The required answer is each line in the entries below where "lines" occurs.

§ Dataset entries
• • •
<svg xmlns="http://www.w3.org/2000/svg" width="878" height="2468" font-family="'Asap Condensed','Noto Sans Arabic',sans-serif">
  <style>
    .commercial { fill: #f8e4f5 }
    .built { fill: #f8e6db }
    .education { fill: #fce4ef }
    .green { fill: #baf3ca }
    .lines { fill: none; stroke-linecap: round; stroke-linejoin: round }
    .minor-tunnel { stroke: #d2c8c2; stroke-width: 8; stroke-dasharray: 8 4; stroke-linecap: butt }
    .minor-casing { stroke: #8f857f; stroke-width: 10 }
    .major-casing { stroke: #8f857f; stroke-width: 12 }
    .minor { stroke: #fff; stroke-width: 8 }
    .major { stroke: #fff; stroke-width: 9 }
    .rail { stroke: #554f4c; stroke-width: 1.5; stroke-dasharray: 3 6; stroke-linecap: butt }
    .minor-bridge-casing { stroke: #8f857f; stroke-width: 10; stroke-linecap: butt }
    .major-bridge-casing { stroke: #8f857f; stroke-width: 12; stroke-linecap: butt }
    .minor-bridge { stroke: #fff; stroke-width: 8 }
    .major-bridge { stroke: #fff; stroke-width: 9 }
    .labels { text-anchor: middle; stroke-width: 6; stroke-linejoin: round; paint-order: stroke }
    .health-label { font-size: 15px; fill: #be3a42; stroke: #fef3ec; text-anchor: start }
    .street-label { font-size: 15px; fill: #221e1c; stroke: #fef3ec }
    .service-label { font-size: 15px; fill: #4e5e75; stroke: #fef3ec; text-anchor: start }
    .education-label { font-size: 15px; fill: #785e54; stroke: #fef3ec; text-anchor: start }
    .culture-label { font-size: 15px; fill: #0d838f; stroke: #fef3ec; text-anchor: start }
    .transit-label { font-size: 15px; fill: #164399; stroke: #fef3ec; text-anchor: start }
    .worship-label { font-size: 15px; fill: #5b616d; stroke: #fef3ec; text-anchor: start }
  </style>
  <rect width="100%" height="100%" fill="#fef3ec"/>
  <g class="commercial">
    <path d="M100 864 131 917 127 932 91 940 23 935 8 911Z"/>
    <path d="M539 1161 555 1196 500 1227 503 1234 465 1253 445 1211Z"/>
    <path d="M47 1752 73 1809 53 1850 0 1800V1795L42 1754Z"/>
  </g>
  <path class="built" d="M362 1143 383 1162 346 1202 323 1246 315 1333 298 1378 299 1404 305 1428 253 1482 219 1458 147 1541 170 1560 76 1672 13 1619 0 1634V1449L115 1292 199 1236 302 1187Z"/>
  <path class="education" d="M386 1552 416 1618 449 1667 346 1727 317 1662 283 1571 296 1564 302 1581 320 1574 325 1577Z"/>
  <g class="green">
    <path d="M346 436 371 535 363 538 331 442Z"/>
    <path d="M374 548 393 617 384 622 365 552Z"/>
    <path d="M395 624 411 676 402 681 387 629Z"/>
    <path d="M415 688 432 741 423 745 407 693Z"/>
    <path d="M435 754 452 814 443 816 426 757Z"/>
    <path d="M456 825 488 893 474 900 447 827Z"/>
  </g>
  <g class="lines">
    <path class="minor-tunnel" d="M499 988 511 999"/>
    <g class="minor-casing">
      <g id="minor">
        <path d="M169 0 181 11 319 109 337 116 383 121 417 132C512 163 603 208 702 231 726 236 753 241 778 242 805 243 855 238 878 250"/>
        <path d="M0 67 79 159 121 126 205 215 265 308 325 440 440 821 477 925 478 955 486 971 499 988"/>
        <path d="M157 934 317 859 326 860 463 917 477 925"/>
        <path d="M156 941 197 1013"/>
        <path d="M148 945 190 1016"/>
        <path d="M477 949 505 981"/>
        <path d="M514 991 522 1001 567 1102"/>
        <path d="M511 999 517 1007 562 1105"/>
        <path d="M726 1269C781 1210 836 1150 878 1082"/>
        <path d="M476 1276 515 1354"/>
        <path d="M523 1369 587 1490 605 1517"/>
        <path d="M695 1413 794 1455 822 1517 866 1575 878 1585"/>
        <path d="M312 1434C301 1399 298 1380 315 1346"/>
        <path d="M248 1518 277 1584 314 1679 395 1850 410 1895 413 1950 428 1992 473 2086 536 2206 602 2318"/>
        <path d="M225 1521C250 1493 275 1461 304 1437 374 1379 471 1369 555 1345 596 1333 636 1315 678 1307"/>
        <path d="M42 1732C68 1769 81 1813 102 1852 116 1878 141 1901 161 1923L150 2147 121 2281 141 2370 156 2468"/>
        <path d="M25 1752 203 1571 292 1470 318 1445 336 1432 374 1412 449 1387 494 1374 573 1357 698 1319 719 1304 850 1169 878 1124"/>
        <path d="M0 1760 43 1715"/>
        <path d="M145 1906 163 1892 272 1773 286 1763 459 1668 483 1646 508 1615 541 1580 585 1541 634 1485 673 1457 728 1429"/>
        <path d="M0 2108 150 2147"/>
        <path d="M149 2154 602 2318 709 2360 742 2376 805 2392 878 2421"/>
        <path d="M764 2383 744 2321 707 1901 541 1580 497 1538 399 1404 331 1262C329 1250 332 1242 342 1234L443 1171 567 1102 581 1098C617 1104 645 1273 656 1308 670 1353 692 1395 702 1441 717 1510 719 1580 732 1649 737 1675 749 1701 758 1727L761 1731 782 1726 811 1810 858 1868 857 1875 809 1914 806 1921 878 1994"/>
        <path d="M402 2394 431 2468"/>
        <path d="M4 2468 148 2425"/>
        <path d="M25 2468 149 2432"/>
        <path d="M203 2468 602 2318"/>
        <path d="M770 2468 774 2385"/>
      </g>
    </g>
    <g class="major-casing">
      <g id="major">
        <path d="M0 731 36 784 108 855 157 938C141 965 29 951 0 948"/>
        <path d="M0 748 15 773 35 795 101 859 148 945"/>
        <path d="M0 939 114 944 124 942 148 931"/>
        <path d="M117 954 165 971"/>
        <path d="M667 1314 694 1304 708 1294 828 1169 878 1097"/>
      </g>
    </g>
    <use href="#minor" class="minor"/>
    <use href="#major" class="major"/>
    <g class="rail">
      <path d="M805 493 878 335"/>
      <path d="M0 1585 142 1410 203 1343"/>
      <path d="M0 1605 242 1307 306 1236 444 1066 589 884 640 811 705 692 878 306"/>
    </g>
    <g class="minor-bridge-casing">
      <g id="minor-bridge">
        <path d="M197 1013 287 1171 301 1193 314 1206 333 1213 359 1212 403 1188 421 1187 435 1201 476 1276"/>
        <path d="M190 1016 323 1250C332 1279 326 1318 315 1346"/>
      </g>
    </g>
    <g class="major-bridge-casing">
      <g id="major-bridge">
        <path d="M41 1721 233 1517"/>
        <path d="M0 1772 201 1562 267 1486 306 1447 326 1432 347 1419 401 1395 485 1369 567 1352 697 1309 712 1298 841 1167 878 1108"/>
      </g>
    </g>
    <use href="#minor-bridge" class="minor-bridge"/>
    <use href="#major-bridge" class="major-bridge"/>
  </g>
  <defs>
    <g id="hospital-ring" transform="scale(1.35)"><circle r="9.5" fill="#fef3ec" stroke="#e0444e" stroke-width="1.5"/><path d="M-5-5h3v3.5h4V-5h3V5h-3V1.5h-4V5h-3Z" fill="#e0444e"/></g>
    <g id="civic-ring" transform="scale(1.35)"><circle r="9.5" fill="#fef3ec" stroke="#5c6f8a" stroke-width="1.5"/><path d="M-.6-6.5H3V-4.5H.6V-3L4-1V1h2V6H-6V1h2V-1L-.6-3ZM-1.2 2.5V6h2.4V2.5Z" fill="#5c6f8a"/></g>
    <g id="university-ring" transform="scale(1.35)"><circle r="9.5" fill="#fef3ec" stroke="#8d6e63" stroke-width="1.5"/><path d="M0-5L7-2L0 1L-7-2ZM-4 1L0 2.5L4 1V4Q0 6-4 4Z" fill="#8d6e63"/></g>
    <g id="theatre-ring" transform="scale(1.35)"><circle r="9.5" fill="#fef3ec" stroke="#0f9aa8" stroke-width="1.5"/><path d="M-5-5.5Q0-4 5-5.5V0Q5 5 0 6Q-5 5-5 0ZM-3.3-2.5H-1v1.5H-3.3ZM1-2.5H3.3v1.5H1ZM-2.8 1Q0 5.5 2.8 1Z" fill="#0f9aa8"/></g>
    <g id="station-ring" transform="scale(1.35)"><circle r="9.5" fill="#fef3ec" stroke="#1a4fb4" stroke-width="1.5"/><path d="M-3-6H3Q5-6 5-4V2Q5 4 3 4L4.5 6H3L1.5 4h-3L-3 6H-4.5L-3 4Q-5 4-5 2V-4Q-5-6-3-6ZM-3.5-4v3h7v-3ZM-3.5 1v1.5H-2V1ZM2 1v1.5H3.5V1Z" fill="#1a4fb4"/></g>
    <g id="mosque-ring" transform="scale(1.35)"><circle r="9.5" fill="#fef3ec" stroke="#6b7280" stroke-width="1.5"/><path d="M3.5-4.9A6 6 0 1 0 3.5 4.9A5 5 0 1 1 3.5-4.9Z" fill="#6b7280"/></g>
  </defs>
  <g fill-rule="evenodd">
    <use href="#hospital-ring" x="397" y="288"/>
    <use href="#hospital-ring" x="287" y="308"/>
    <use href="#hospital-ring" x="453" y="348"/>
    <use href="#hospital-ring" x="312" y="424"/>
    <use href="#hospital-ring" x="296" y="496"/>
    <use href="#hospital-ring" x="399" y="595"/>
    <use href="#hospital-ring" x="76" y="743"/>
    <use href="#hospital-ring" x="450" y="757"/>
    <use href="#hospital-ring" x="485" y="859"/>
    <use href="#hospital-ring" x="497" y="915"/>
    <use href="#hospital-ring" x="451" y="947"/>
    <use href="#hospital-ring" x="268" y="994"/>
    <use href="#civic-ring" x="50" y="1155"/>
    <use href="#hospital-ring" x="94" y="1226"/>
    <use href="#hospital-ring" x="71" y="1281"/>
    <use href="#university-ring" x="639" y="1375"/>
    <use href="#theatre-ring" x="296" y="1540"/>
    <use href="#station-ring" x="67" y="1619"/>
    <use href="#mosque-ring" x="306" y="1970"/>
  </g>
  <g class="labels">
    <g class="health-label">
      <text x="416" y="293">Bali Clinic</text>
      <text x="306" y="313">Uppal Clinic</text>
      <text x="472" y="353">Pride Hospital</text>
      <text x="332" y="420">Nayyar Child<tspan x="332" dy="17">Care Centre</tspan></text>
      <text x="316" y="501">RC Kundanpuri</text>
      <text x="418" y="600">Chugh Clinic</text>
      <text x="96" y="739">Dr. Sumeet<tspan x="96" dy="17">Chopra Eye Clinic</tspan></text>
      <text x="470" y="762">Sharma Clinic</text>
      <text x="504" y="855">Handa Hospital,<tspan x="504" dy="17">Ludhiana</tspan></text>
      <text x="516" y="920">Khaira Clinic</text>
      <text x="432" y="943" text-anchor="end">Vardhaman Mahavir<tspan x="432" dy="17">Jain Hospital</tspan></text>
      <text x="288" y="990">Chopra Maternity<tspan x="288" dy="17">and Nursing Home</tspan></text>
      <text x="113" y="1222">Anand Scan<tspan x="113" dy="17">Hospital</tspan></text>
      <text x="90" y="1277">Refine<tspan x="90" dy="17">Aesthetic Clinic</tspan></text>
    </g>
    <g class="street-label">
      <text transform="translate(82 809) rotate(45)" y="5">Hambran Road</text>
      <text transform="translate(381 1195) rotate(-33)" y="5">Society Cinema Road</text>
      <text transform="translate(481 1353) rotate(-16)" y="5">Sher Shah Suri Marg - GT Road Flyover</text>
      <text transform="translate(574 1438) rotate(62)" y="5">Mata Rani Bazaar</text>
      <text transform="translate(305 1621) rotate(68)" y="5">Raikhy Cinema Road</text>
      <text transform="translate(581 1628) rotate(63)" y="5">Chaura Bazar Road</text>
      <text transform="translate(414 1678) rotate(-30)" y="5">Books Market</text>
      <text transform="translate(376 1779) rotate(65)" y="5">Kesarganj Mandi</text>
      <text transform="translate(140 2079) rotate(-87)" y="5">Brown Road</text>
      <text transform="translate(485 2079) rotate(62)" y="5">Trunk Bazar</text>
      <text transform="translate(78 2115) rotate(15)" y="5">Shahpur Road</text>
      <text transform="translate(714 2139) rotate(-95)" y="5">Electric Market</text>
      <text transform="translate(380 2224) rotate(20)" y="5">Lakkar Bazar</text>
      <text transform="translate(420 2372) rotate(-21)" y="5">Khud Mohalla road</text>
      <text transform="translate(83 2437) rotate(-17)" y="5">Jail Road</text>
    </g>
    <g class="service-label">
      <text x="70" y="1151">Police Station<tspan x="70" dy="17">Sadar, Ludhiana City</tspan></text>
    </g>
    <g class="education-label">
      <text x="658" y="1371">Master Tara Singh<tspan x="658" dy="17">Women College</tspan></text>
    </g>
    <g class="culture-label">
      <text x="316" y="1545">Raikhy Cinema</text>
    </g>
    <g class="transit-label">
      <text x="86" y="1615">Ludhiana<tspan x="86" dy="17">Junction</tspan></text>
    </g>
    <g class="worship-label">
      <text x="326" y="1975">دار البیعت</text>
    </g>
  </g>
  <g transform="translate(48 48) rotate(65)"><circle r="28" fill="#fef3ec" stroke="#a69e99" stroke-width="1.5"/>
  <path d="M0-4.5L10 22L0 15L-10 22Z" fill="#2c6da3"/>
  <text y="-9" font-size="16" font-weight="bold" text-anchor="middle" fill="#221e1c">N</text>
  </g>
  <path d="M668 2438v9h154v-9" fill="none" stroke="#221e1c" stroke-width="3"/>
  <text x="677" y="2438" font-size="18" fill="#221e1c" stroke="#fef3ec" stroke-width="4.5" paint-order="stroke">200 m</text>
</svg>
• • •
§ Written solution
    .lines { fill: none; stroke-linecap: round; stroke-linejoin: round }
  <g class="lines">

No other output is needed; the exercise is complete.